Le nombre d’arrêts-maladie a nettement augmenté ces dernières années. Cela doit être mis en relation avec le vieillissement de la population active. Il est certes inacceptable que certains « se mettent en arrêt-maladie » et les médecins devraient être plus rigoureux. Par contre, faut-il compter comme fraude un arrêt-maladie donné par un médecin à un salarié qui se plaint de difficultés importantes à son travail ? La mesure mise en place de contrôler les médecins qui donnent le plus d’arrêts-maladie n’est pas acceptable, ne tenant pas en compte des particularités de leur clientèles.
Contrairement à ce que proclament certains, la fraude à la carte vitale est marginale : le nombre élevé de cartes en circulation ne correspond pas aux nombres de cartes valides et plus encore utilisés.
En matière de chômage, il est à la fois légitime que France-Travail contrôle que les chômeurs cherchent effectivement un emploi et que ceux-ci aient le droit de refuser des emplois qui ne correspondent pas à leur qualification, dont les salaires et les conditions de travail sont problématiques. Là aussi, la législation de cumul-emploi-chômage est compliqué ; les erreurs ne sont pas de la fraude.
Les 13 milliards estimé de fraude sociale doivent être comparées aux 13 milliards estimé de non-recours aux prestations, dont une part provient de la difficulté à faire valoir leurs droits pour des population en difficulté.

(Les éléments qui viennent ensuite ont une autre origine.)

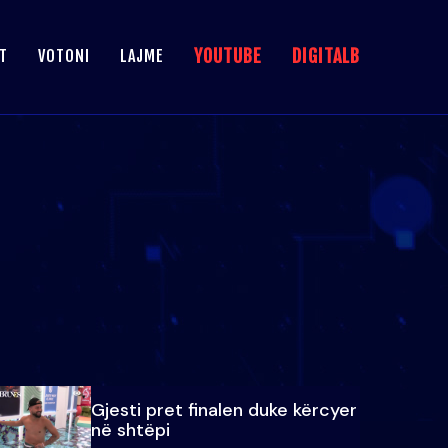
YOUTUBE
DIGITALB
T
VOTONI
LAJME
Gjesti pret finalen duke kërcyer
në shtëpi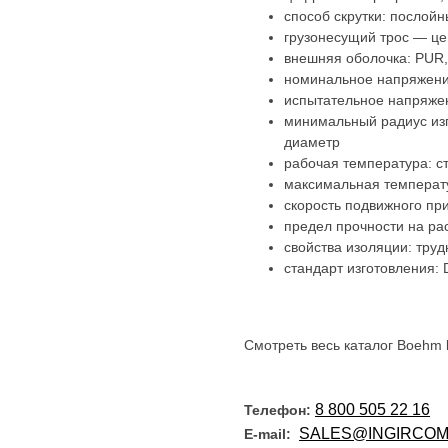
способ скрутки: послойн
грузонесущий трос — це
внешняя оболочка: PUR,
номинальное напряжени
испытательное напряжен
минимальный радиус изг
диаметр
рабочая температура: ст
максимальная температу
скорость подвижного пр
предел прочности на ра
свойства изоляции: тру
стандарт изготовления:
Смотреть весь каталог Boehm 
8 800 505 22 16
Телефон:
SALES@INGIRCOM
E-mail: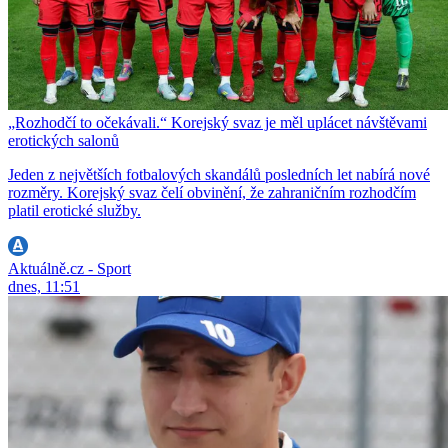
„Rozhodčí to očekávali.“ Korejský svaz je měl uplácet návštěvami
erotických salonů
Jeden z největších fotbalových skandálů posledních let nabírá nové
rozměry. Korejský svaz čelí obvinění, že zahraničním rozhodčím
platil erotické služby.
Aktuálně.cz - Sport
dnes, 11:51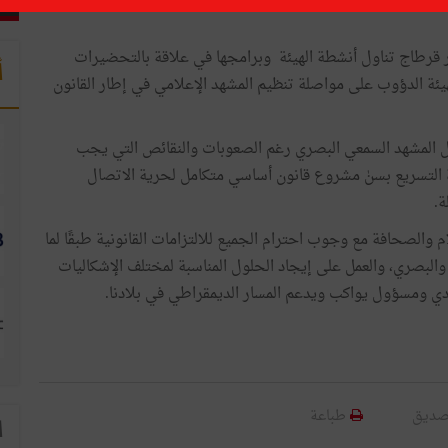
قصر قرطاج تناول أنشطة الهيئة وبرامجها في علاقة بالتحضيرات
أ
هيئة الدؤوب على مواصلة تنظيم المشهد الإعلامي في إطار القانون
ديل المشهد السمعي البصري رغم الصعوبات والنقائص التي يجب
ة التسريع بسنٰ مشروع قانون أساسي متكامل لحرية الاتصال
.
م والصحافة مع وجوب احترام الجميع للالتزامات القانونية طبقًا لما
علّق بالاتصال السمعي والبصري، والعمل على إيجاد الحلول المناسبة لمختلف الإشكاليات
ّدي ومسؤول يواكب ويدعم المسار الديمقراطي في بلادنا.
صديق
طباعة
ا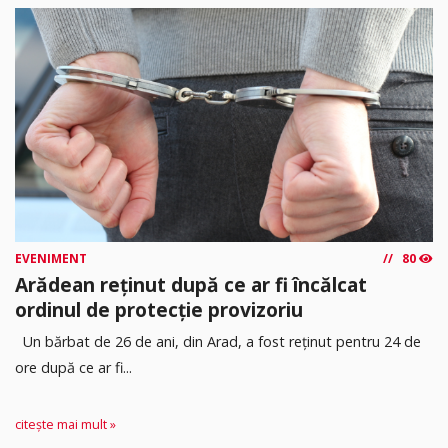
EVENIMENT
80
Arădean reținut după ce ar fi încălcat
ordinul de protecție provizoriu
Un bărbat de 26 de ani, din Arad, a fost reținut pentru 24 de
ore după ce ar fi...
citește mai mult »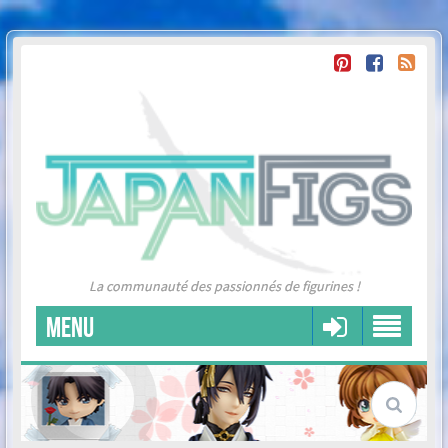
La communauté des passionnés de figurines !
MENU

Enfin, peut-on oublier les coûts de la privatisation et de la financiarisation ? Une partie des professionnels de santé ont des revenus excessifs ; la pratique des dépassements d’honoraires persiste. Les cliniques privées concurrencent les hôpitaux publics en écrémant les soins les plus rentables. Les centre de santé à but lucratif profitent du système généreux de remboursement et incitent les praticiens à pratiquer des prestations couteuses, souvent inutiles. Les capitaux privés investis dans la radiologie, la biologie, les EHPAD, les crèches doivent être rentabilisé ai détriment souvent des patients, des personne âgées et des bébés et toujours de la Sécurité sociale.